[START Page extract]

Обсуждение: [GENERAL] jsonb case insensitive search
Hi
The goal would be to be able to search case insensitive by any key:value combined with some other columns like outlined below, but initially would be Company:CompuTestSystems
A sample would be
SELECT *
FROM cfg_files_data
WHERE cfg_files_data.show_id = 32
AND cfg_files_data.file_id = 123
AND lower((file_data_record ->> 'Company')) = lower('CompuTestSystems');
;
- Table definition
Table "csischema.cfg_files_data"
Column | Type | Modifiers
--------------------+--------------------------+-----------------------------------------------------------------------
file_data_id | bigint | not null default nextval('cfg_files_data_file_data_id_seq'::regclass)
file_id | bigint | not null
show_id | bigint | not null
file_data_record | jsonb | not null
additional_info | jsonb |
file_data_add_by | character varying(100) | not null
file_data_add_date | timestamp with time zone | not null default now()
Indexes:
"cfg_files_data_pkey" PRIMARY KEY, btree (file_data_id, show_id)
- show_id, file_id data distribution
select show_id, file_id, count(*) from cfg_files_data group by show_id, file_id order by 1;
show_id | file_id | count
---------+---------+-------
4 | 9 | 3
4 | 68 | 22
4 | 2 | 6
6 | 3 | 13
6 | 5 | 215
13 | 13 | 13
13 | 8 | 22
21 | 11 | 13
21 | 10 | 22
26 | 12 | 13
30 | 16 | 6
32 | 123 | 53731
35 | 125 | 5
40 | 122 | 53731
46 | 69 | 4
46 | 64 | 4
46 | 67 | 4
46 | 70 | 4
For the example mentioned
SELECT *
FROM cfg_files_data
WHERE cfg_files_data.show_id = 32
AND cfg_files_data.file_id = 123
AND lower((file_data_record ->> 'Company')) = lower('CompuTestSystems');
;
create index cfg_files_data_record_idx on cfg_files_data (show_id, file_id, lower(file_data_record::text));
SELECT *
FROM cfg_files_data
WHERE cfg_files_data.show_id = 35
AND cfg_files_data.file_id = 125
AND lower((file_data_record ->> 'Company')) = lower('CompuTestSystems');
;
QUERY PLAN
--------------------------------------------------------------------------------------------------------------------------------------------
Index Scan using cfg_files_data_record_idx on cfg_files_data (cost=0.54..8.57 rows=1 width=359) (actual time=0.287..0.305 rows=5 loops=1)
Index Cond: ((show_id = 35) AND (file_id = 125))
Filter: (lower((file_data_record ->> 'Company'::text)) = 'computestsystems'::text)
Planning time: 0.271 ms
Execution time: 0.370 ms
(5 rows)
SELECT *
FROM cfg_files_data
WHERE cfg_files_data.show_id = 32
AND cfg_files_data.file_id = 123
AND lower((file_data_record ->> 'Company')) = lower('CompuTestSystems');
;
QUERY PLAN
-------------------------------------------------------------------------------------------------------------------------------
Seq Scan on cfg_files_data (cost=0.00..7276.20 rows=134 width=359) (actual time=194.817..194.848 rows=2 loops=1)

[END Page extract]
[START Records shown]

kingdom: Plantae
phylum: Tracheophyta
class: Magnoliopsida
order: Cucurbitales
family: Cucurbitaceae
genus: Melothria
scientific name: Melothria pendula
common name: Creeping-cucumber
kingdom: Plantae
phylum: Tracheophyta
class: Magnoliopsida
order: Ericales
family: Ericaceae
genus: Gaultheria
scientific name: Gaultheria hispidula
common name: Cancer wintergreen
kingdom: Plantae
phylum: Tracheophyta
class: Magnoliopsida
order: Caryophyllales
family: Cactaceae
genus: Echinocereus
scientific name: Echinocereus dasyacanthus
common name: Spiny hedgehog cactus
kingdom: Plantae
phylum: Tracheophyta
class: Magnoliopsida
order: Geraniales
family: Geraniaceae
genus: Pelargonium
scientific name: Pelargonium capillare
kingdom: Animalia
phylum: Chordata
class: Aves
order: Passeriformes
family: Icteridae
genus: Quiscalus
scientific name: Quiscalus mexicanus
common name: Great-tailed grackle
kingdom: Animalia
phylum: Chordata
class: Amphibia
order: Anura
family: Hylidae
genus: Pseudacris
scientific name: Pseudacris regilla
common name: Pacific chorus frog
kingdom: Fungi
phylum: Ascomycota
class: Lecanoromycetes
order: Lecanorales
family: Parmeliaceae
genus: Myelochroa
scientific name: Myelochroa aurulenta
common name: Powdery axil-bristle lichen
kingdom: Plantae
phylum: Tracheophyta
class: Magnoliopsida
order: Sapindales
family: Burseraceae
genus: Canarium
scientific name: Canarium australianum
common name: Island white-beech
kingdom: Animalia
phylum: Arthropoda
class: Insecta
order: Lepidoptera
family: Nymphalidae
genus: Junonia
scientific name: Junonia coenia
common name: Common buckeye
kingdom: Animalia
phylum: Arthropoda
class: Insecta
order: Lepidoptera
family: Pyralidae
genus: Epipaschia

[END Records shown]

Exercise task A: In the jsonb search thread, what count does the distribution query report for show_id 32 with file_id 123?
Exercise task B: Please extract the jsonb search thread from "Planning time: 0.271" up to and including "time=194.817..194.848 rows=2 loops=1)".

Complete output A: 53731

Complete output B:
Planning time: 0.271 ms
Execution time: 0.370 ms
(5 rows)
SELECT *
FROM cfg_files_data
WHERE cfg_files_data.show_id = 32
AND cfg_files_data.file_id = 123
AND lower((file_data_record ->> 'Company')) = lower('CompuTestSystems');
;
QUERY PLAN
-------------------------------------------------------------------------------------------------------------------------------
Seq Scan on cfg_files_data (cost=0.00..7276.20 rows=134 width=359) (actual time=194.817..194.848 rows=2 loops=1)